AVAILABLE DATA >>

◆ ◆ ◆ ◆ ◆

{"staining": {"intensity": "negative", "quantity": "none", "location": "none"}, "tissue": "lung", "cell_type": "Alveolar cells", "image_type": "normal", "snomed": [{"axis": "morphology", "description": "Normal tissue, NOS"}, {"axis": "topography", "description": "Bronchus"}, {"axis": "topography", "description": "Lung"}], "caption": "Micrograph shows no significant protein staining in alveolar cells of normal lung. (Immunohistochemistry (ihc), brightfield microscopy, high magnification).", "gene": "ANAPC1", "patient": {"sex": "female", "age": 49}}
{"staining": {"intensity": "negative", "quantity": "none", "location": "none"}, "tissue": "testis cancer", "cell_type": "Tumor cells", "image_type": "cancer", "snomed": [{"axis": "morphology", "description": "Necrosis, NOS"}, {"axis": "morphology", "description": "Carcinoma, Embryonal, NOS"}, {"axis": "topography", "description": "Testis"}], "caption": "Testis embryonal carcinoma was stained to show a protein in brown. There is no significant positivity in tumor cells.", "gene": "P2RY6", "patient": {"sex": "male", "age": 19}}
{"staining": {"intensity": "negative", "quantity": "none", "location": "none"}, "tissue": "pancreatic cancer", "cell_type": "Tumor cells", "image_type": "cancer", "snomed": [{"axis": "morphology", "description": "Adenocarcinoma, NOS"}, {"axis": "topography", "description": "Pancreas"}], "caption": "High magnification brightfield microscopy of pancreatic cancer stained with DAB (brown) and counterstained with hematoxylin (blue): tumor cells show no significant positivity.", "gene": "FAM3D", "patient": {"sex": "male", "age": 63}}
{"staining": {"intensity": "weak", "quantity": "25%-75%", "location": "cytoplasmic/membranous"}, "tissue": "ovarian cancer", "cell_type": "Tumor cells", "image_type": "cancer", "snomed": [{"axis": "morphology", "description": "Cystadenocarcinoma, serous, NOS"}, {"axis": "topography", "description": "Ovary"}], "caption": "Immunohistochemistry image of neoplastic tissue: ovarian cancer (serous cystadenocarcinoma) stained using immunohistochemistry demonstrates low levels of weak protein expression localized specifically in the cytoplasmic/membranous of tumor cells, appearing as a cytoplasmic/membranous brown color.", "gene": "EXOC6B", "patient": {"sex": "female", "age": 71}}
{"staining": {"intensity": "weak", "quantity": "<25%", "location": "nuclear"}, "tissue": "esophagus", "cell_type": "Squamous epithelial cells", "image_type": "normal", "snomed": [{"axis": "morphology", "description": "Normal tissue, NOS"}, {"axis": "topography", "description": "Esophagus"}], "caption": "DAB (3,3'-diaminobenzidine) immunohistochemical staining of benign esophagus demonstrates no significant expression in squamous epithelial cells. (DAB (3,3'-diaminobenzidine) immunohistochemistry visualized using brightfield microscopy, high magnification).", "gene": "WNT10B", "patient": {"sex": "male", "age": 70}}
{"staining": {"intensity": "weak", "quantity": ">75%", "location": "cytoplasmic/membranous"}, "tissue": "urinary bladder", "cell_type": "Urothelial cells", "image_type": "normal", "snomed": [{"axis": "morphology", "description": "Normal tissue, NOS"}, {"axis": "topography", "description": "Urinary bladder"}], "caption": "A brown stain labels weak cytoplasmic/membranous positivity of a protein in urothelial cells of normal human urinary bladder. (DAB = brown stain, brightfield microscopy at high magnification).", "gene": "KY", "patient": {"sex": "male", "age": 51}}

◆ ◆ ◆ ◆ ◆

Retype all the records, matching them exactly.

{"staining": {"intensity": "negative", "quantity": "none", "location": "none"}, "tissue": "lung", "cell_type": "Alveolar cells", "image_type": "normal", "snomed": [{"axis": "morphology", "description": "Normal tissue, NOS"}, {"axis": "topography", "description": "Bronchus"}, {"axis": "topography", "description": "Lung"}], "caption": "Micrograph shows no significant protein staining in alveolar cells of normal lung. (Immunohistochemistry (ihc), brightfield microscopy, high magnification).", "gene": "ANAPC1", "patient": {"sex": "female", "age": 49}}
{"staining": {"intensity": "negative", "quantity": "none", "location": "none"}, "tissue": "testis cancer", "cell_type": "Tumor cells", "image_type": "cancer", "snomed": [{"axis": "morphology", "description": "Necrosis, NOS"}, {"axis": "morphology", "description": "Carcinoma, Embryonal, NOS"}, {"axis": "topography", "description": "Testis"}], "caption": "Testis embryonal carcinoma was stained to show a protein in brown. There is no significant positivity in tumor cells.", "gene": "P2RY6", "patient": {"sex": "male", "age": 19}}
{"staining": {"intensity": "negative", "quantity": "none", "location": "none"}, "tissue": "pancreatic cancer", "cell_type": "Tumor cells", "image_type": "cancer", "snomed": [{"axis": "morphology", "description": "Adenocarcinoma, NOS"}, {"axis": "topography", "description": "Pancreas"}], "caption": "High magnification brightfield microscopy of pancreatic cancer stained with DAB (brown) and counterstained with hematoxylin (blue): tumor cells show no significant positivity.", "gene": "FAM3D", "patient": {"sex": "male", "age": 63}}
{"staining": {"intensity": "weak", "quantity": "25%-75%", "location": "cytoplasmic/membranous"}, "tissue": "ovarian cancer", "cell_type": "Tumor cells", "image_type": "cancer", "snomed": [{"axis": "morphology", "description": "Cystadenocarcinoma, serous, NOS"}, {"axis": "topography", "description": "Ovary"}], "caption": "Immunohistochemistry image of neoplastic tissue: ovarian cancer (serous cystadenocarcinoma) stained using immunohistochemistry demonstrates low levels of weak protein expression localized specifically in the cytoplasmic/membranous of tumor cells, appearing as a cytoplasmic/membranous brown color.", "gene": "EXOC6B", "patient": {"sex": "female", "age": 71}}
{"staining": {"intensity": "weak", "quantity": "<25%", "location": "nuclear"}, "tissue": "esophagus", "cell_type": "Squamous epithelial cells", "image_type": "normal", "snomed": [{"axis": "morphology", "description": "Normal tissue, NOS"}, {"axis": "topography", "description": "Esophagus"}], "caption": "DAB (3,3'-diaminobenzidine) immunohistochemical staining of benign esophagus demonstrates no significant expression in squamous epithelial cells. (DAB (3,3'-diaminobenzidine) immunohistochemistry visualized using brightfield microscopy, high magnification).", "gene": "WNT10B", "patient": {"sex": "male", "age": 70}}
{"staining": {"intensity": "weak", "quantity": ">75%", "location": "cytoplasmic/membranous"}, "tissue": "urinary bladder", "cell_type": "Urothelial cells", "image_type": "normal", "snomed": [{"axis": "morphology", "description": "Normal tissue, NOS"}, {"axis": "topography", "description": "Urinary bladder"}], "caption": "A brown stain labels weak cytoplasmic/membranous positivity of a protein in urothelial cells of normal human urinary bladder. (DAB = brown stain, brightfield microscopy at high magnification).", "gene": "KY", "patient": {"sex": "male", "age": 51}}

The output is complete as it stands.